昨年、東名高速道路で煽り運転をして家族連れの車を停止させ、そこに後続のトラックが追突して家族のうち二人が亡くなった事故の横浜地裁の一審判決が出た。求刑23年に対して懲役18年だという。検察側が被告人を起訴した罪名は「危険運転致死傷罪」である。この事故に関して、わたしはこのブログで触れていて、被告人に対して「最大限の罰を!」と主張しているが、その結果が18年ということである。

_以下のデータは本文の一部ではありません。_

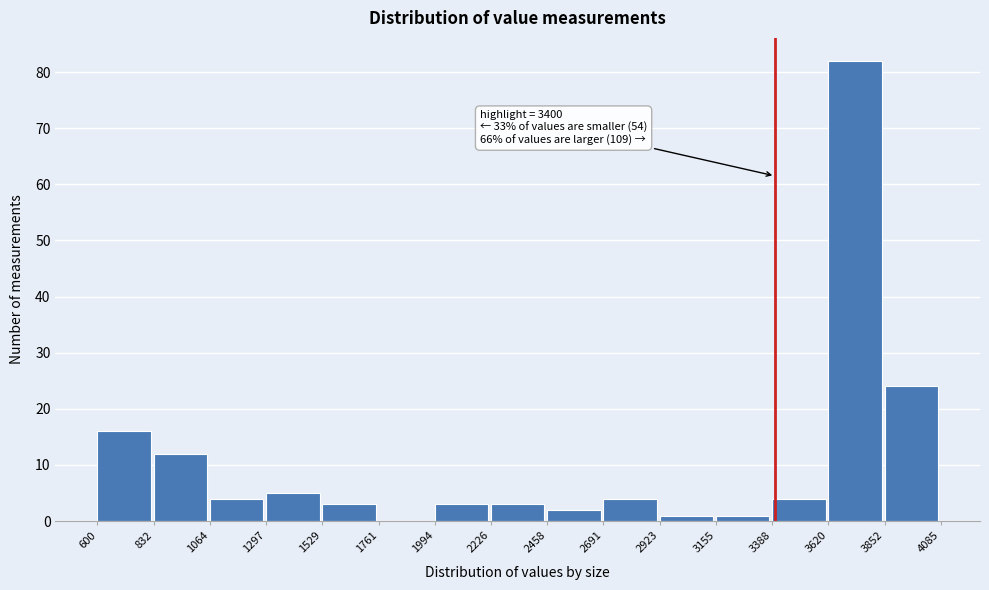

Over which range of the x-axis is the bar tallest?

3620 to 3852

わたしは本件の被告人に対して強い憤りを持っていたが、よく考えると、被告人の若い男は必ずしも殺意を持って家族連れの車を停止させたわけではない。パーキングエリアで自分の車の止め方を叱責され、その怒りに突き動かされて無謀な煽り運転を繰り返し、家族連れの車を停止させ、いちゃもんをつけただけである。しかし、その行為が引き金となって死亡事故という重大な悲劇を招き寄せたわけである。家族連れの父母を直接的に死亡させたのは、後続のトラック運転手である。被告人の愚かな行為がこういう悲劇を生んだことは間違いないが、現実の事故や事件はえてしてこのように複雑な要素が絡み合っている。このようなケースの場合の法的な判断は非常に難しいと言える。本件を裁いた裁判員たちもさぞかし悩んであろう。

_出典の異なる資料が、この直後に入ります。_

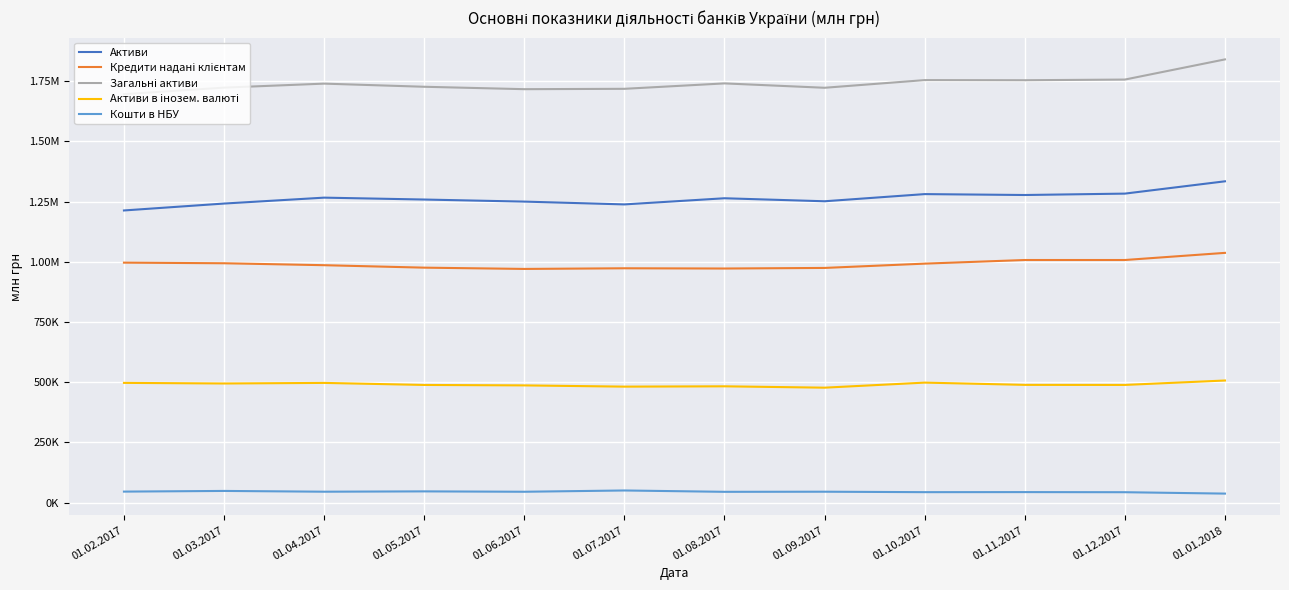

True or false: Активи and Загальні активи intersect in this chart.

False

例えば、街角で肩がぶつかり、謝りもしないで立ち去った人間を追いかけていき、横断歩道の真ん中でその人と喧嘩を始めたら、青信号で直進してきた車にその人がはねられて死亡した場合、喧嘩をふっかけたその人はどのくらいの罪になるかということである。この事故の責任をどれほどの量刑で裁くのかはとても難しい。

被告人が懲役18年を不服として高裁に上訴したのも、ある意味ではうなずける。被告人は「まさかこんなことになるとは思わなかった」と主張するに決まっているのだから。どちらにせよ、一人の男の著しく思慮に欠けた行動が、一つの家族をめちゃくちゃにした事実に変わりはないけれど。